現在、菅政権がやろうとしている構造改革や、維新の大阪都構想はその典型である。
半沢直樹は5話以降、帝国航空の話に移る。
半沢が作った再建計画の詳細はわからないが、ようするにコストカットと縦割り打破で専門職は解体され、派遣社員を増やすことになるだろう。
ここ30年でおなじみの流れだ。
そんなやり方では、会社は生き残れても社員が生き残れない。下手すると乗客も生き残れない。
貧しくなった帝国航空関係者の消費が減り、他の商売も生き残れない。
半沢の自己責任論が日本をズタボロにすることは、現実の日本が十分に証明している。
20年以上GDPが増えない国なんて世界中探しても日本だけだ。
「社会的意義の前に、帝国航空も民間企業だから利益を出せ」
「開投銀は民営化された。政府の呪縛から解き放たれた」
「借りた金は返す。子供でもわかることです」
このようなメッセージを繰り返し叫び、半沢は正義を執行する。
しかし政府が借りた金を返す必要はない。
また、国鉄や郵政など民営化によってサービスが良くなった前例などない。
国の資産を投資家が食い散らかし、コストカットで採算が取れない地方から切り捨てられ、国民が不利益を被っただけ。

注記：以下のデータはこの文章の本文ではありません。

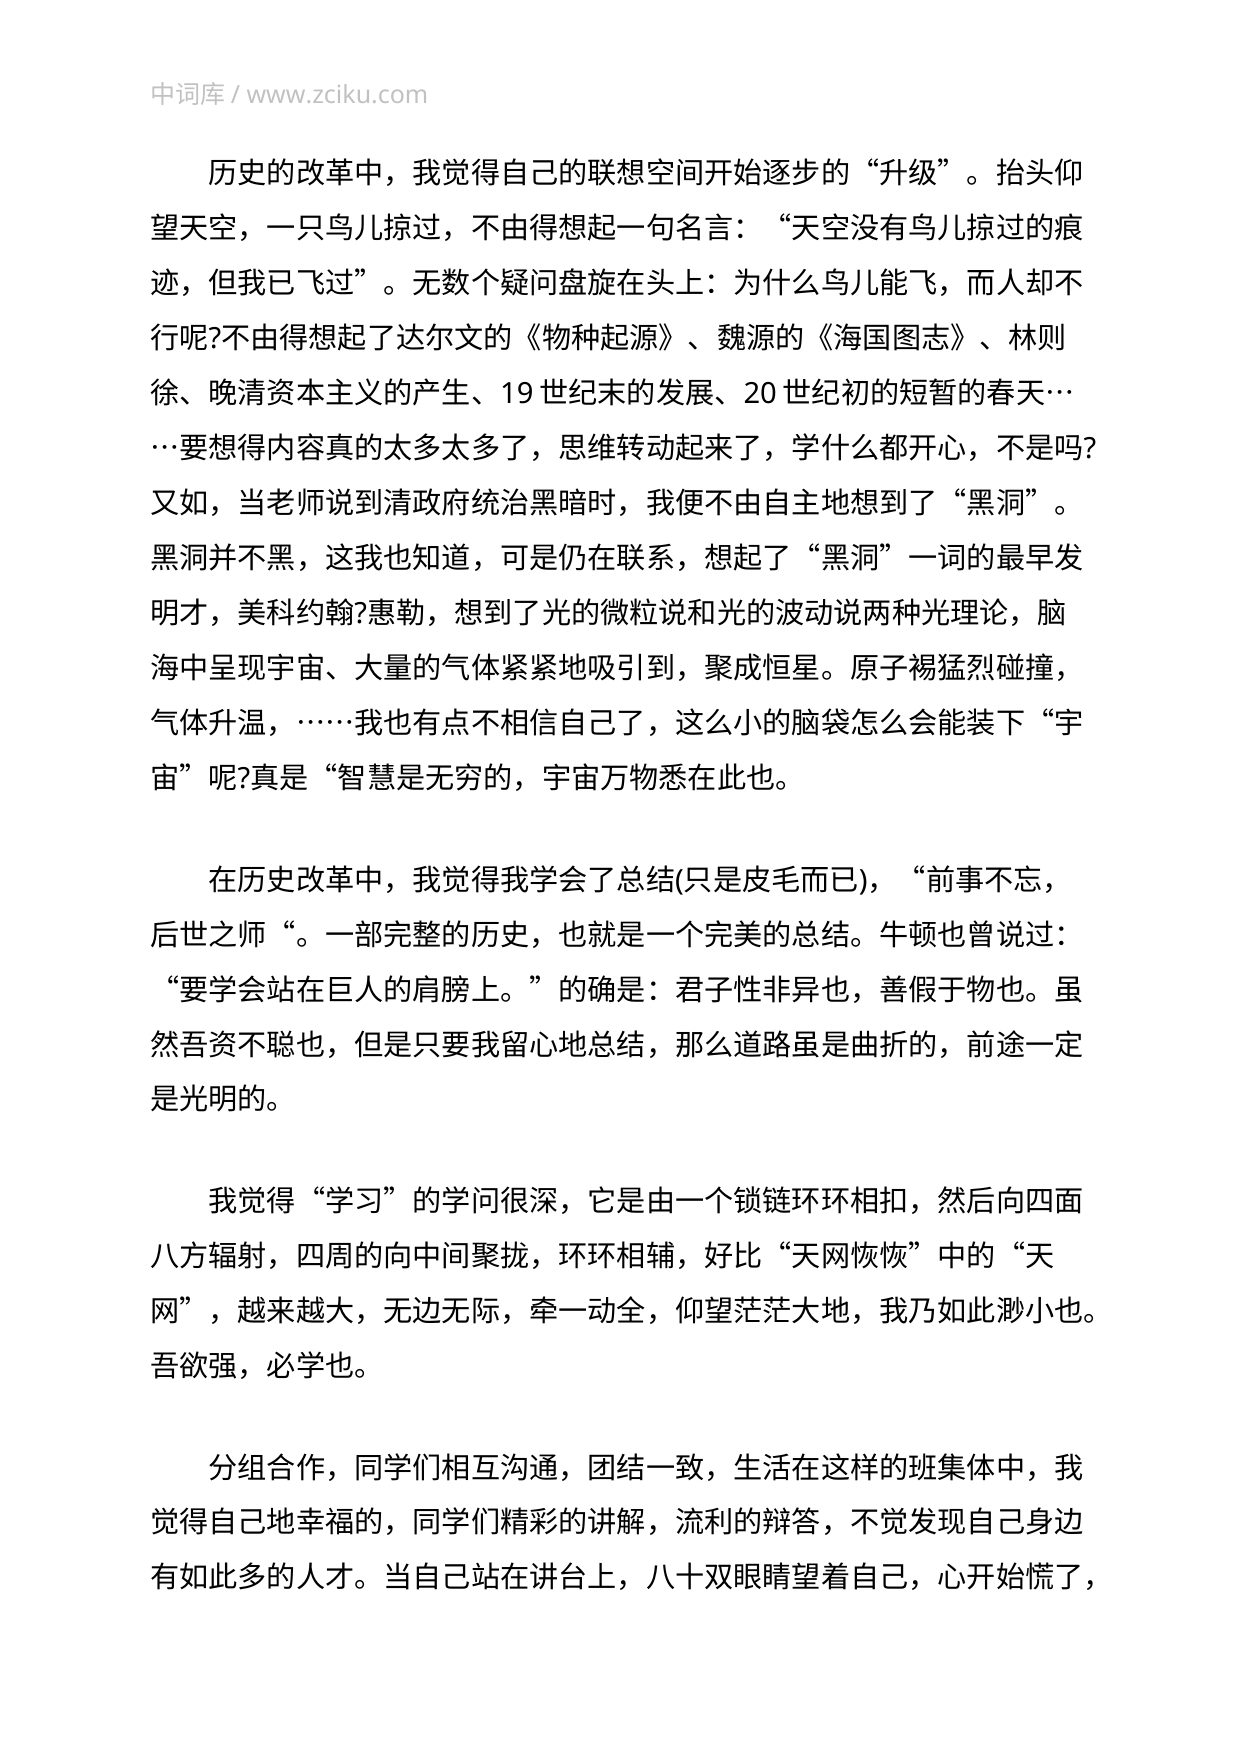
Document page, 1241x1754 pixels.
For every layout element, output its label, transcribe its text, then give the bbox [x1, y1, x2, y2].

text 我觉得“学习”的学问很深，它是由一个锁链环环相扣，然后向四面八方辐射，四周的向中间聚拢，环环相辅，好比“天网恢恢”中的“天网”，越来越大，无边无际，牵一动全，仰望茫茫大地，我乃如此渺小也。吾欲强，必学也。 [150, 1178, 1090, 1385]
text 在历史改革中，我觉得我学会了总结(只是皮毛而已)，“前事不忘，后世之师“。一部完整的历史，也就是一个完美的总结。牛顿也曾说过：“要学会站在巨人的肩膀上。”的确是：君子性非异也，善假于物也。虽然吾资不聪也，但是只要我留心地总结，那么道路虽是曲折的，前途一定是光明的。 [150, 856, 1090, 1118]
text 历史的改革中，我觉得自己的联想空间开始逐步的“升级”。抬头仰望天空，一只鸟儿掠过，不由得想起一句名言：“天空没有鸟儿掠过的痕迹，但我已飞过”。无数个疑问盘旋在头上：为什么鸟儿能飞，而人却不行呢?不由得想起了达尔文的《物种起源》、魏源的《海国图志》、林则徐、晚清资本主义的产生、19世纪末的发展、20世纪初的短暂的春天……要想得内容真的太多太多了，思维转动起来了，学什么都开心，不是吗?又如，当老师说到清政府统治黑暗时，我便不由自主地想到了“黑洞”。黑洞并不黑，这我也知道，可是仍在联系，想起了“黑洞”一词的最早发明才，美科约翰?惠勒，想到了光的微粒说和光的波动说两种光理论，脑海中呈现宇宙、大量的气体紧紧地吸引到，聚成恒星。原子裼猛烈碰撞，气体升温，……我也有点不相信自己了，这么小的脑袋怎么会能装下“宇宙”呢?真是“智慧是无穷的，宇宙万物悉在此也。 [150, 150, 1090, 797]
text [150, 1444, 1090, 1596]
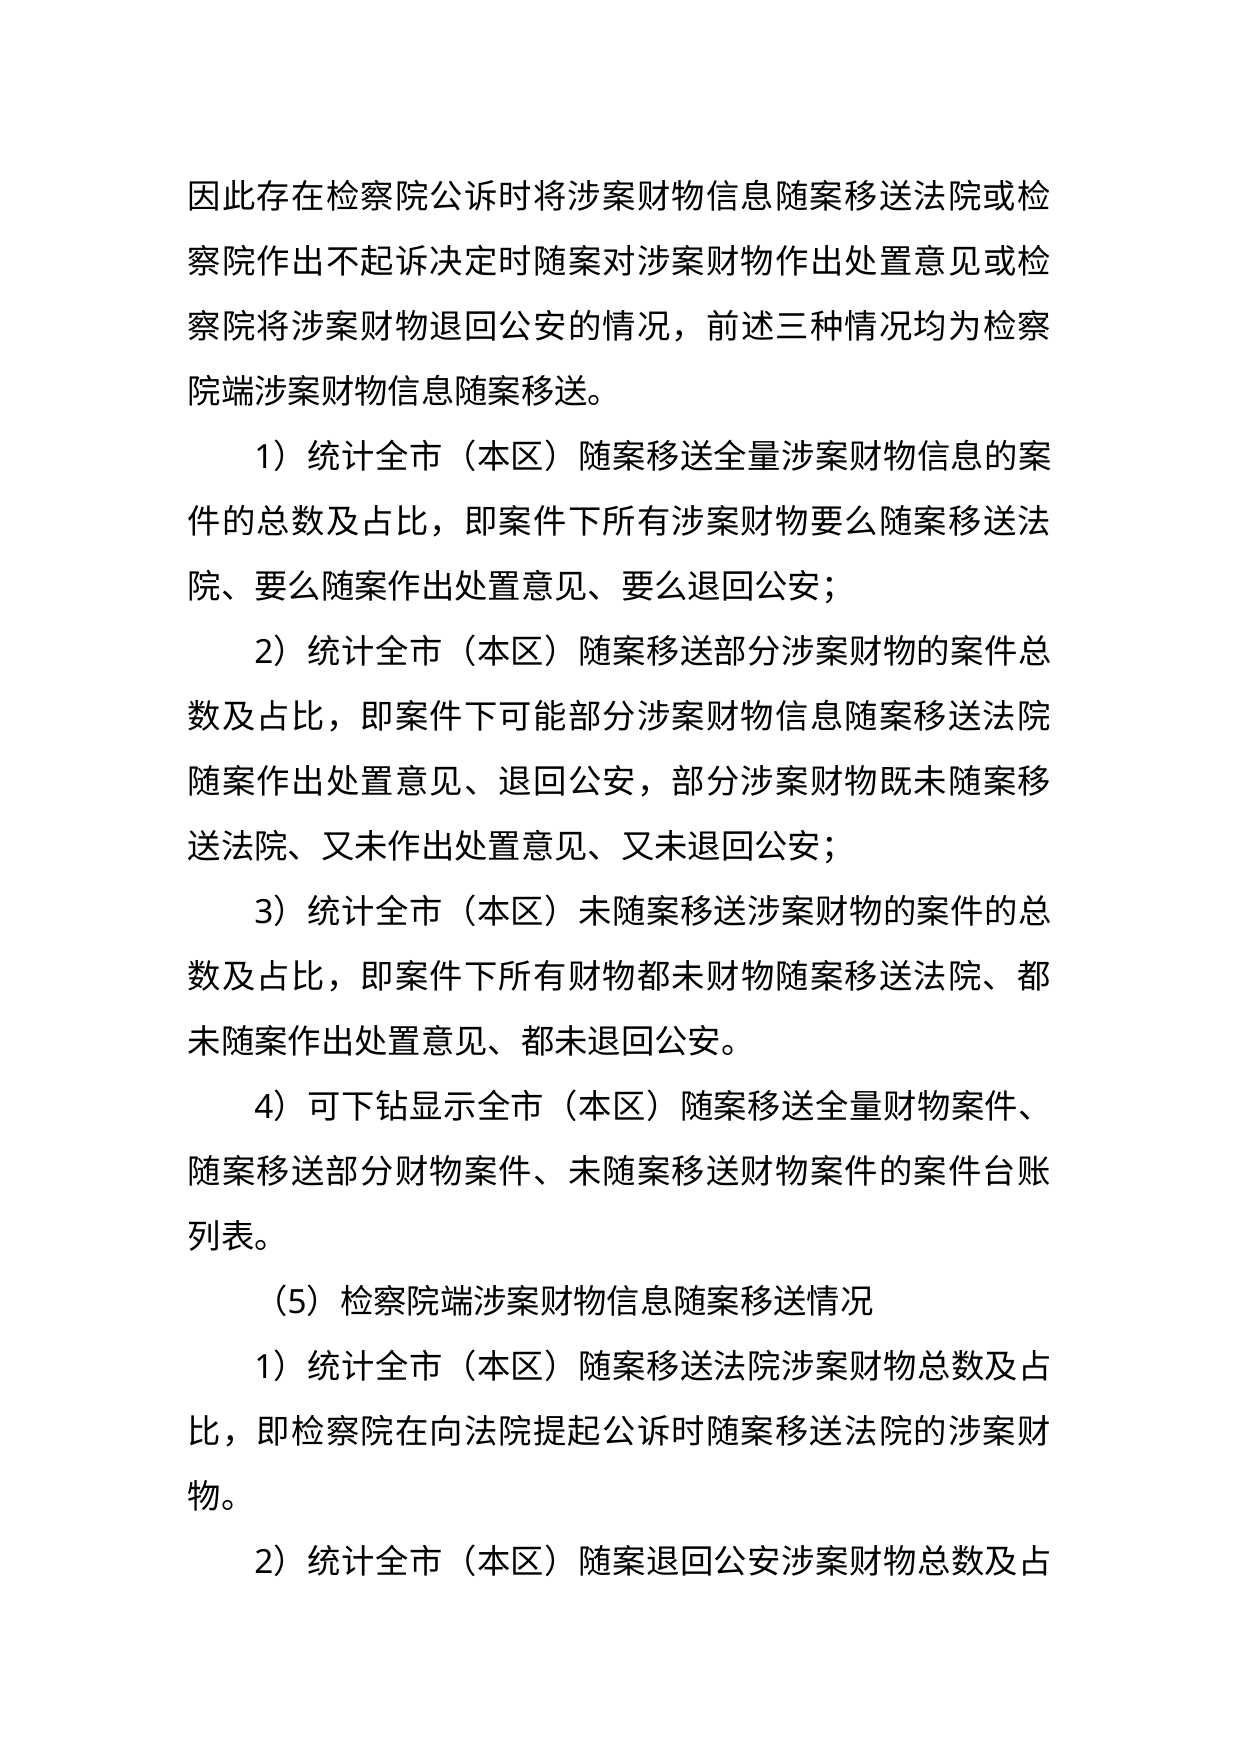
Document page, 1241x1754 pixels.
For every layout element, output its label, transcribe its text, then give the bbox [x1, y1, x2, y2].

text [187, 1527, 1053, 1592]
subtitle （5）检察院端涉案财物信息随案移送情况 [187, 1267, 1053, 1332]
text 3）统计全市（本区）未随案移送涉案财物的案件的总数及占比，即案件下所有财物都未财物随案移送法院、都未随案作出处置意见、都未退回公安。 [187, 877, 1053, 1072]
text 2）统计全市（本区）随案移送部分涉案财物的案件总数及占比，即案件下可能部分涉案财物信息随案移送法院、随案作出处置意见、退回公安，部分涉案财物既未随案移送法院、又未作出处置意见、又未退回公安； [187, 617, 1053, 877]
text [187, 162, 1053, 422]
text 1）统计全市（本区）随案移送法院涉案财物总数及占比，即检察院在向法院提起公诉时随案移送法院的涉案财物。 [187, 1332, 1053, 1527]
text 1）统计全市（本区）随案移送全量涉案财物信息的案件的总数及占比，即案件下所有涉案财物要么随案移送法院、要么随案作出处置意见、要么退回公安； [187, 422, 1053, 617]
text 4）可下钻显示全市（本区）随案移送全量财物案件、随案移送部分财物案件、未随案移送财物案件的案件台账列表。 [187, 1072, 1053, 1267]
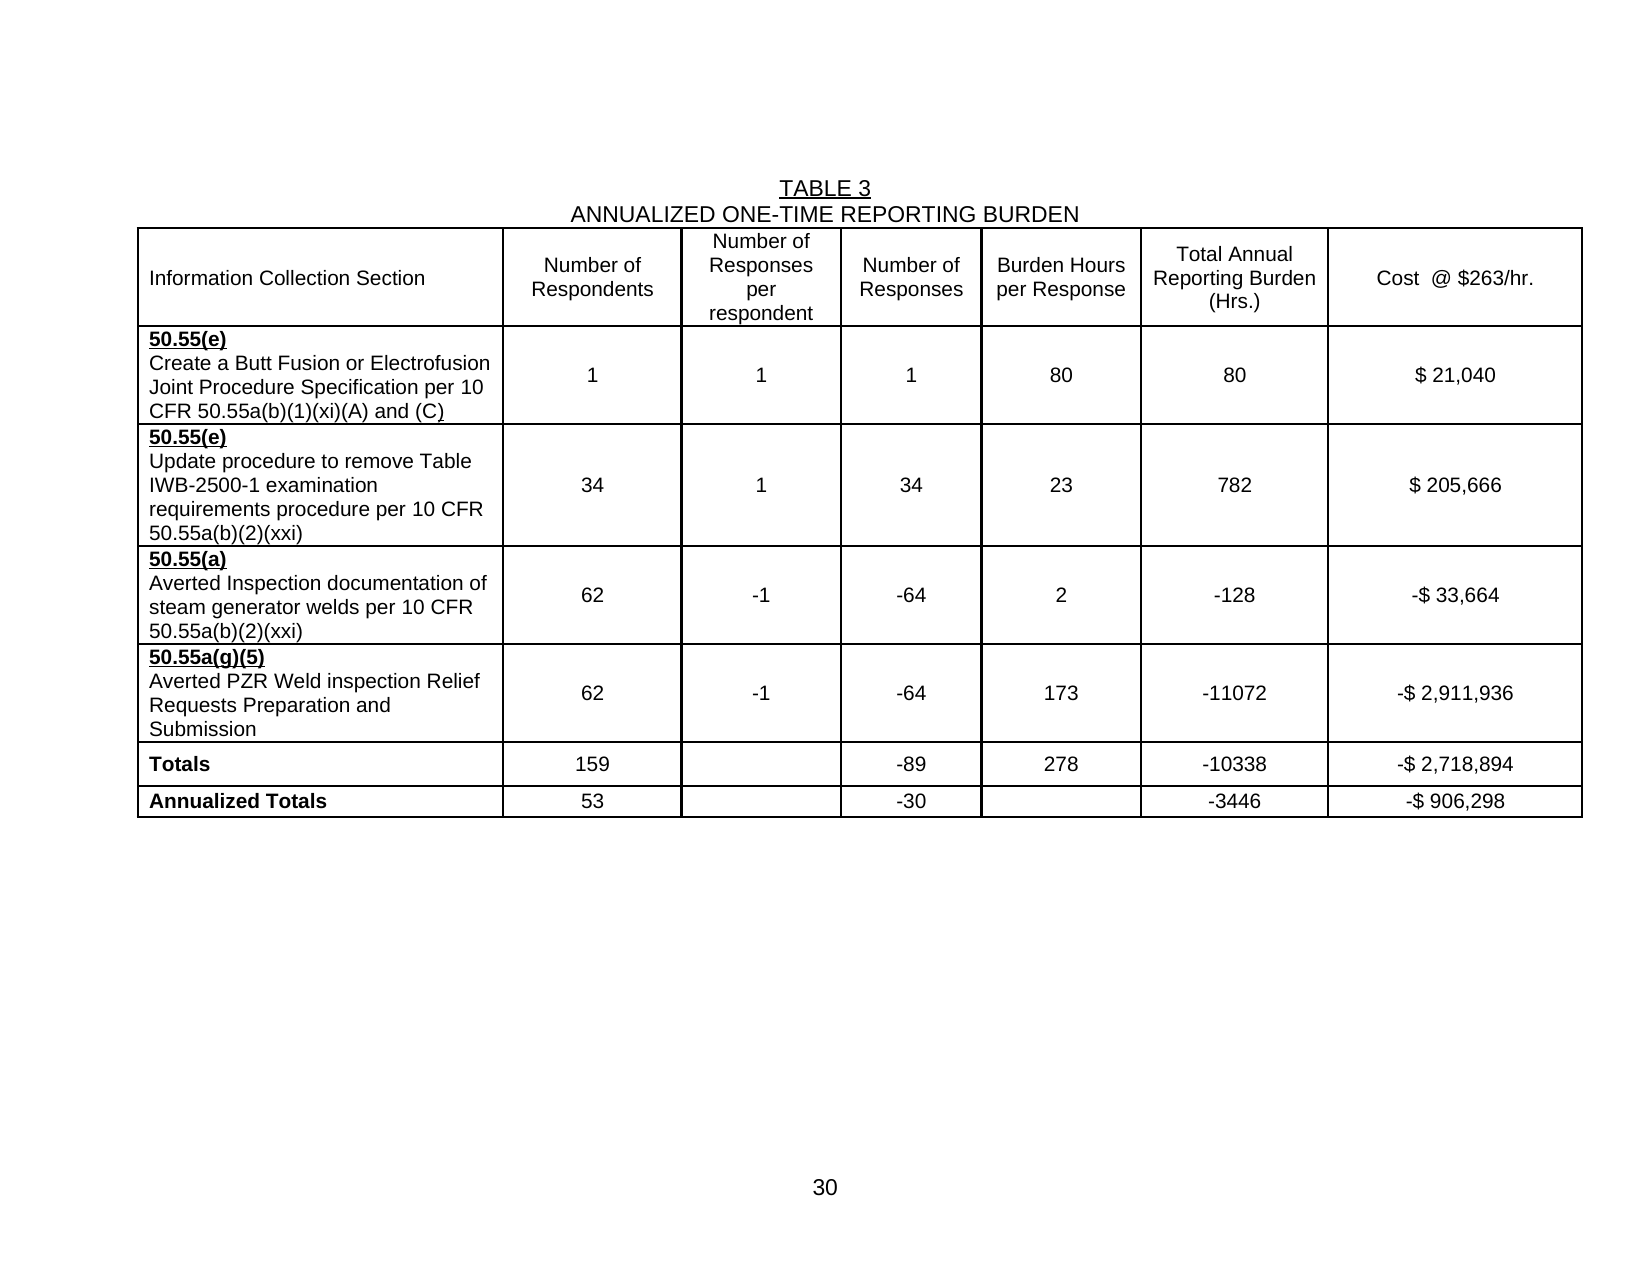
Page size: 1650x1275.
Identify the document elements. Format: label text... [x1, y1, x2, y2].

table_cell Totals [139, 743, 502, 785]
table_cell -3446 [1142, 787, 1327, 816]
table_cell -64 [842, 645, 980, 741]
table_cell 173 [983, 645, 1140, 741]
table_cell 1 [842, 327, 980, 423]
table_cell Annualized Totals [139, 787, 502, 816]
table_cell 159 [504, 743, 680, 785]
table_cell 50.55(e) Update procedure to remove Table IWB-2500-1 examination requirements procedure per 10 CFR 50.55a(b)(2)(xxi) [139, 425, 502, 545]
table_cell -1 [683, 645, 840, 741]
table_cell 2 [983, 547, 1140, 643]
table_header Cost @ $263/hr. [1329, 229, 1581, 325]
text ANNUALIZED ONE-TIME REPORTING BURDEN [150, 201, 1500, 227]
table_cell 34 [842, 425, 980, 545]
table_cell 80 [1142, 327, 1327, 423]
table_cell -$ 33,664 [1329, 547, 1581, 643]
table_header Number of Respondents [504, 229, 680, 325]
table_cell 80 [983, 327, 1140, 423]
table_cell [683, 743, 840, 785]
table_cell $ 205,666 [1329, 425, 1581, 545]
table_header Burden Hours per Response [983, 229, 1140, 325]
table_cell -$ 2,718,894 [1329, 743, 1581, 785]
table_cell -1 [683, 547, 840, 643]
table_cell [983, 787, 1140, 816]
table_cell -$ 2,911,936 [1329, 645, 1581, 741]
table_cell [683, 787, 840, 816]
table_cell 23 [983, 425, 1140, 545]
table_cell 53 [504, 787, 680, 816]
table_cell 782 [1142, 425, 1327, 545]
table_cell -64 [842, 547, 980, 643]
table_header Number of Responses per respondent [683, 229, 840, 325]
table_cell -$ 906,298 [1329, 787, 1581, 816]
text TABLE 3 [150, 174, 1500, 201]
table_cell 34 [504, 425, 680, 545]
table_cell 62 [504, 547, 680, 643]
table_cell -11072 [1142, 645, 1327, 741]
table_cell 278 [983, 743, 1140, 785]
table_cell 1 [504, 327, 680, 423]
table_cell -128 [1142, 547, 1327, 643]
table_header Number of Responses [842, 229, 980, 325]
table_cell -30 [842, 787, 980, 816]
table_cell $ 21,040 [1329, 327, 1581, 423]
table_cell 50.55a(g)(5) Averted PZR Weld inspection Relief Requests Preparation and Submission [139, 645, 502, 741]
table_cell 50.55(e) Create a Butt Fusion or Electrofusion Joint Procedure Specification per 10 CFR 50.55a(b)(1)(xi)(A) and (C) [139, 327, 502, 423]
table_cell -89 [842, 743, 980, 785]
table_cell 1 [683, 327, 840, 423]
table_cell 50.55(a) Averted Inspection documentation of steam generator welds per 10 CFR 50.55a(b)(2)(xxi) [139, 547, 502, 643]
table_cell 62 [504, 645, 680, 741]
table_cell 1 [683, 425, 840, 545]
table_header Total Annual Reporting Burden (Hrs.) [1142, 229, 1327, 325]
table_header Information Collection Section [139, 229, 502, 325]
table_cell -10338 [1142, 743, 1327, 785]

利益関係なく日本をもっと良くしよう、もっと便利にしようと先人が築いたものを民営化によって崩しているのが現状だ。
なんで採算の合わない路線や空港がダメなんだよ。
採算の合わない事業こそ国がやるべきだろ。美濃部空港、良いじゃないか。地方が便利になるし、職が増えるし。
話をまとめると、
半沢のようにバブルの認識を間違い、自己責任論を振りかざした結果が今の日本である。
半沢は失われた20年の象徴といえる。
だから今こそ「逆半沢」をやるべき。
つまり、政府は借金しまくって財政拡大し、民営化した事業は再び国有化しろ。そして借金は踏み倒せ。
半沢に倍返し、いや10000倍返しだ!
■余談
最後にドラマとして文句をいうと、やはり大和田と黒崎が蛇足だ。
2人をねじ込んだせいで、新キャストの存在感が薄れて話がブレている。
旧キャストに引っ張られてとっ散らかるって、ガンダムSEED DESTINYかよ。劇場版カイジかよ。
特に大和田。
だって常に「大和田、なんでいるの?」状態だもん。
大和田を絡めたせいで、市川猿之助(役の名前忘れた)の二重スパイみたいな立ち回りが迷走しすぎ。
終盤の美濃部に恫喝されるシーンも、半沢・頭取・美濃部3人の方がスッキリする。
大和田の立ち回りも迷走しており、結局なにがしたいのかわからん。
本気で頭取に恩返しがしたいのか、まだ頭取の座を狙っているのか。半沢に仕返しがしたいのか、そうでもないのか。
あの大和田が1回の土下座ぐらいで心入れ替えるわけない。
半沢だって親父の仇を1回の土下座ぐらいで許せるわけないので、良いライバルみたいになっているのは違和感ある。
つまり大和田、なんでいるの?空気読めよ。